Even before “The Wizard” enchanted and inspired the gaming generation, gamers have sought that final prize: making a living playing video games. Unfortunately, dreams of professional-gamerism have been shown to be as elusive as dreams of being a professional gambler. Luckily, startup BringIt is attempting to make both those dreams a little more attainable. BringIt made the connection between the huge online gambling market and the exploding online gaming community, and has created a site where gamers can challenge one another with cash on the barrelhead.
The guts for this system have been in place for a long time: ranking systems already set up gamers for matches based on skill; half the sites on the net already have an evaluation system for users, comments, or what have you; gambling sites already have systems in place for handling accounts and paying out securely. Someone just needed to stitch these services together and give it a name. Thus, BringIt.
Once registered for the site (free) you pay up a little into the account (they’ll match up to $20 for the beta) and go get your wager on, assuming you’re 18 or older. BringIt supports every major console out there along with PCs, although it seems it only works with one on one matches at the moment. That actually leaves out quite a lot of the gaming community — Counter-Strike, for instance, is a huge segment and very team-based. But there’s a healthy 1v1 community out there as well, and at any rate it makes the betting considerably simpler. You challenge someone, put up an agreed amount into escrow (anywhere from $1 to $100,000) and at the end the total is given over to the winner, minus the 10% fee you knew had to be in there somewhere. These being games of skill (and thus impervious to the legal restrictions on games of chance), some matches may be close or contested; a record of the events of each game is emailed to each player, however, and I can only assume that when things get hairy, a BringIt “ref” will be brought in to make the call.

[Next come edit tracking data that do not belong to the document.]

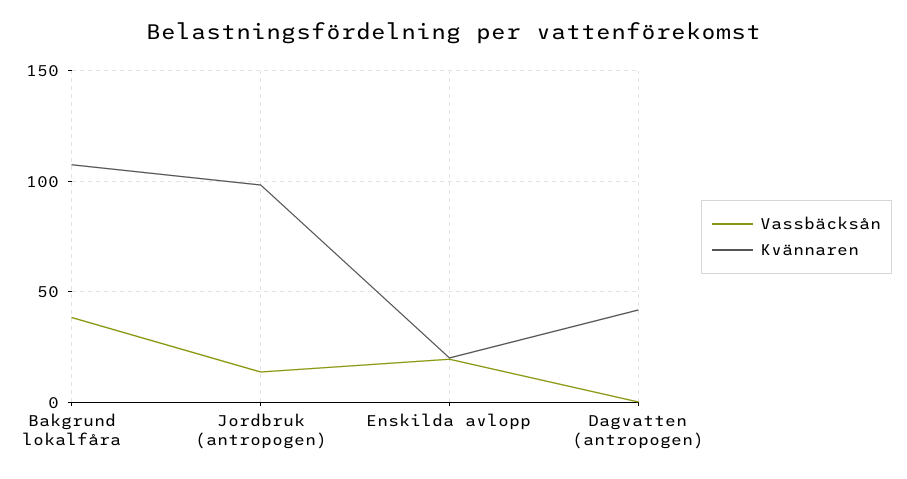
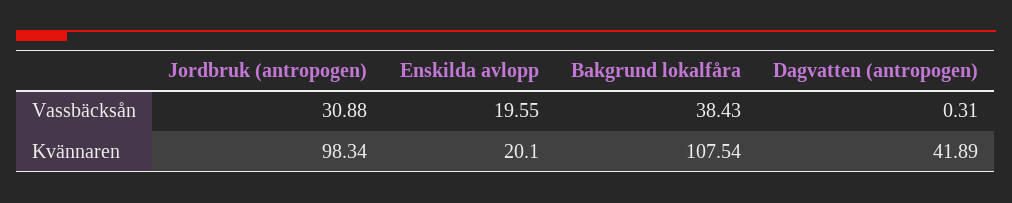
  {
    "Vassbäcksån": {
      "Bakgrund lokalfåra": 38.43,
-     "Jordbruk (antropogen)": 15,
+     "Jordbruk (antropogen)": 30.88,
      "Enskilda avlopp": 19.55,
      "Dagvatten (antropogen)": 0.31
    },
    "Kvännaren": {
      "Bakgrund lokalfåra": 107.54,
      "Jordbruk (antropogen)": 98.34,
      "Enskilda avlopp": 20.1,
      "Dagvatten (antropogen)": 41.89
    }
  }

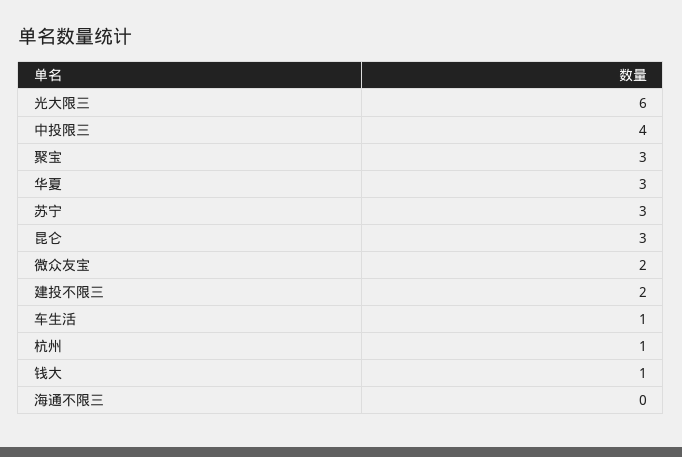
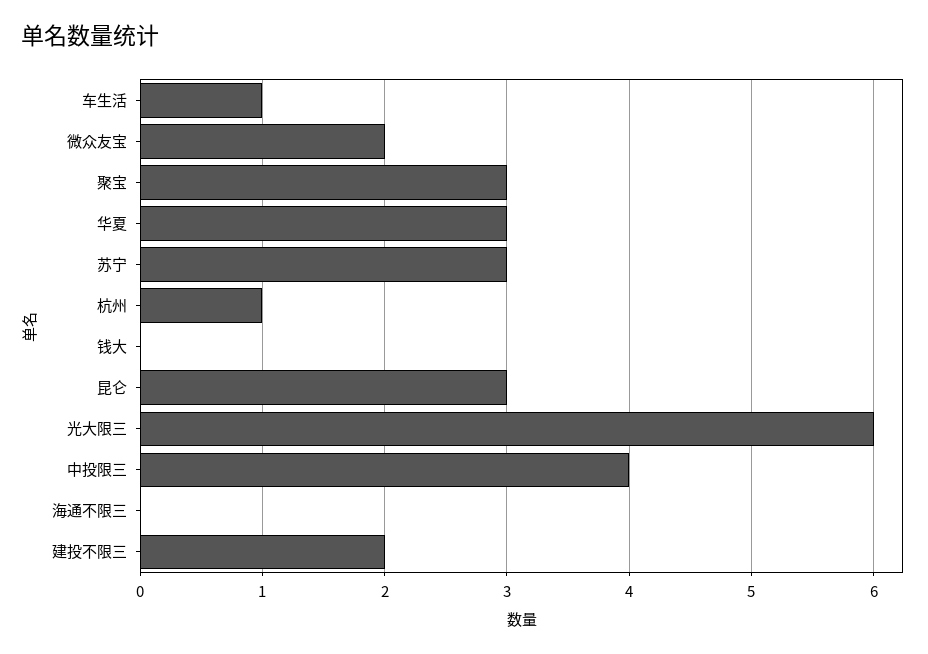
  {
    "光大限三": 6,
    "中投限三": 4,
    "聚宝": 3,
    "华夏": 3,
    "苏宁": 3,
    "昆仑": 3,
    "微众友宝": 2,
    "建投不限三": 2,
    "车生活": 1,
    "杭州": 1,
-   "钱大": 1,
+   "钱大": 0,
    "海通不限三": 0
  }

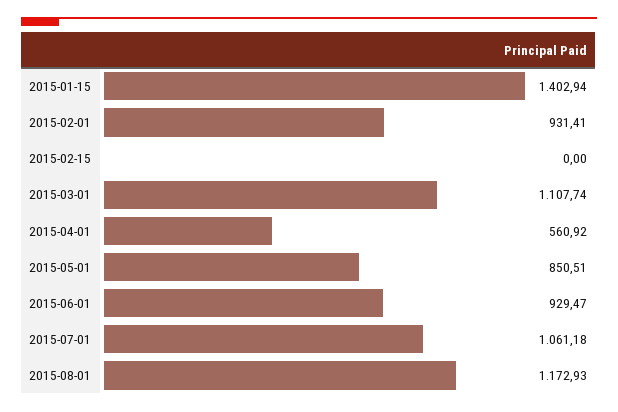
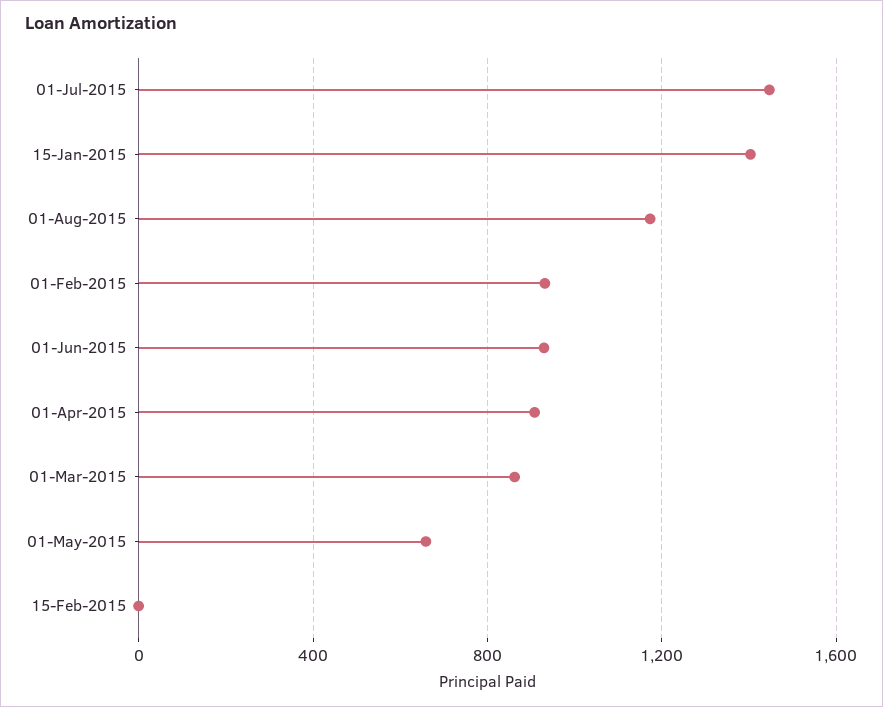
  {
    "2015-01-15": 1402.94,
    "2015-02-01": 931.41,
    "2015-02-15": 0,
-   "2015-03-01": 1107.74,
+   "2015-03-01": 850,
-   "2015-04-01": 560.92,
+   "2015-04-01": 900,
-   "2015-05-01": 850.51,
+   "2015-05-01": 650,
    "2015-06-01": 929.47,
-   "2015-07-01": 1061.18,
+   "2015-07-01": 1450,
    "2015-08-01": 1172.93
  }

Although it will add yet another facet to modern net-dwellers’ already too-fragmented online presences, BringIt is hoping to bring in metadata from other sources: your gamercard and Live! profile, for instance. Although there will be a shaky period as the information is tapped to make skill stratifications among the users, the sheer amount of data generated by the online gaming community — wins, losses, time played, maps played, heads shot, etc — should guarantee some degree of accuracy, assuming BringIt’s tools for analysis are up to the task.
As for the dangers of being sharked or cheated, they seem about the same as any pool hall — that is, if every pool hall had a comprehensive list of games won and lost and eBay-esque feedback about every player. Cheating is another issue; money brings out the best in the worst of us and vice versa, and doubtless there will be violations along the lines of modded controllers or consoles, computer-aided input and that sort of reprehensible but ingenious thing.
Whether it will catch on or not is difficult to predict, so fickle are the whims of suburban Halo prodigies. But I do imagine that the interface they’ve created will not be long-lived or well-used. A very simple in-game option to put a little money on a game, or one built into a meta-interface like Games for Windows Live or Steam, will certainly be preferred by any player. The framework of payment, rating, and so on will still be used, but it will be integrated into the games better. After all, who needs yet another online community to worry about?
BringIt has opened its doors to open beta and will be launching later this winter.